Her resume includes cooking at the acclaimed Restaurant Como in the Blue Mountains and other hatted restaurants she is too modest to mention but her greatest joy is coming full circle in Penrith and seeing its dining scene take off.
“I think that when we opened we wanted to make it easier for people to open spaces in Penrith, so when I here of other places opening it excites me for Penrith. When I see places like Percy Plunkett opening or High Street Depot opening, it’s exciting.
“If you’ve got the ability to do it, it’s probably your calling per se.’’
JUST like fellow Parramatta Square chef Brendan Fong, Jay Rao is using Pacific Islander influences in the newly-opened Ruse Bar & Brasserie.
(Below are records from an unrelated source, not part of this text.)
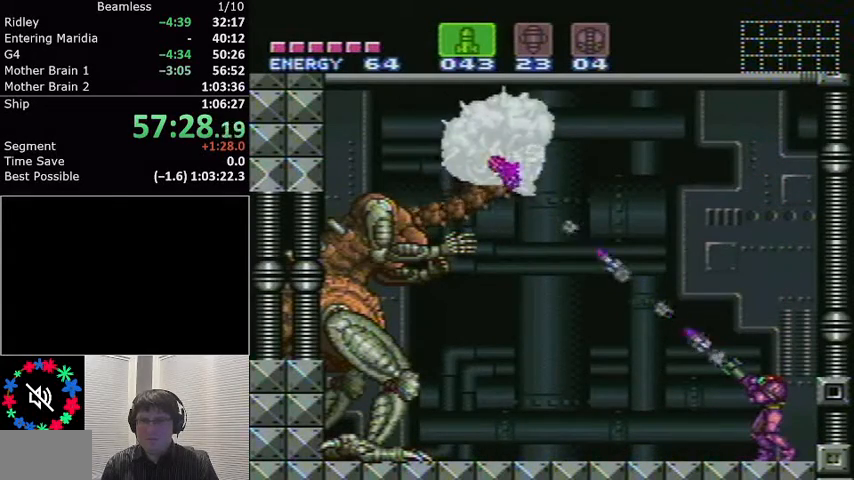
{"buttons": ["L1", "DPAD_LEFT"], "events": []}
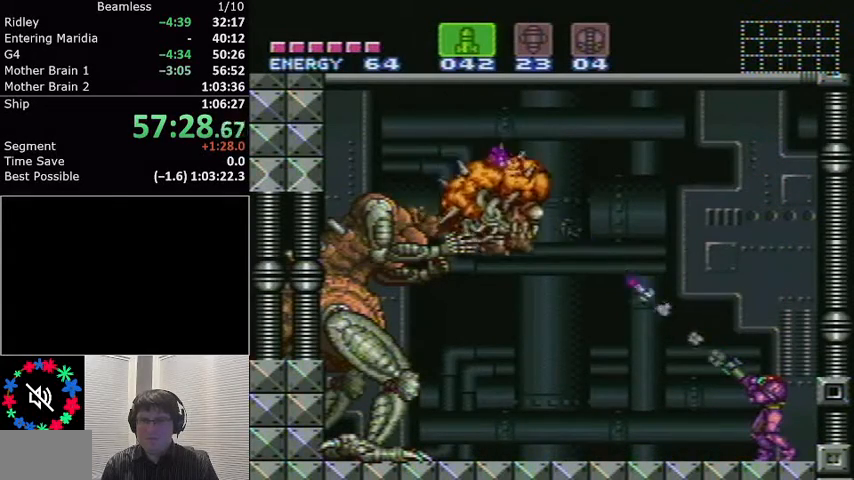
{"buttons": ["L1", "DPAD_LEFT"], "events": []}
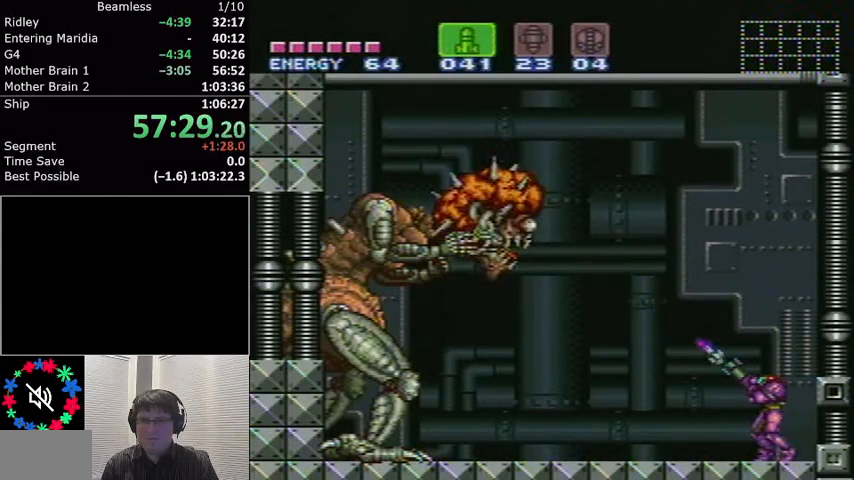
{"buttons": ["L1", "DPAD_LEFT"], "events": []}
The Fiji Indian has traded outdoor cooking for fancy basque grills to cook whole fish.
“Every dish is something that traces back to my background cooking with wood, cooking on charcoal and spices from the Indian side of me as well,’’ Rao says.
“Growing up we used to do a lot of cooking underground.’’
The North Rocks 30-year-old has returned to the western suburbs to flex some creativity in his backyard after being the sous chef at hatted Newport restaurant Bert’s Bar and Brasserie, a Merivale venue where seafood abounds.
The owner of Ruse, John Vissaritis, who also owns the neighbouring Threefold Pastry and Harvey’s Hot Sandwiches, enticed Rao to head west.
A couple of years ago, Rao drove from the northern beaches after his shift to the under-construction Parramatta Square at 10pm and that was it. He was sold.
“I was looking at something where I could be the head chef and sink my teeth into,’’ Rao says.
“I think it was just the idea of Parramatta and what hasn’t been done in Parramatta before. Because I’m a local, when I think of Parramatta, there’s nothing like this.’’
Ruse, named after convict James Ruse, who became a well-known wheat and maize farmer in Parramatta after he was the first person in NSW to receive a land grant from Governor Arthur Phillip gave in 1791, has made its Parramatta Square debut with aplomb, as if it has been a local haunt for decades.
Rao’s expert touch is enhanced with handmade breads, pastas, and charcoal-kissed meat and fish sourced from NSW seas and farms and into the 360-degree charcoal oven.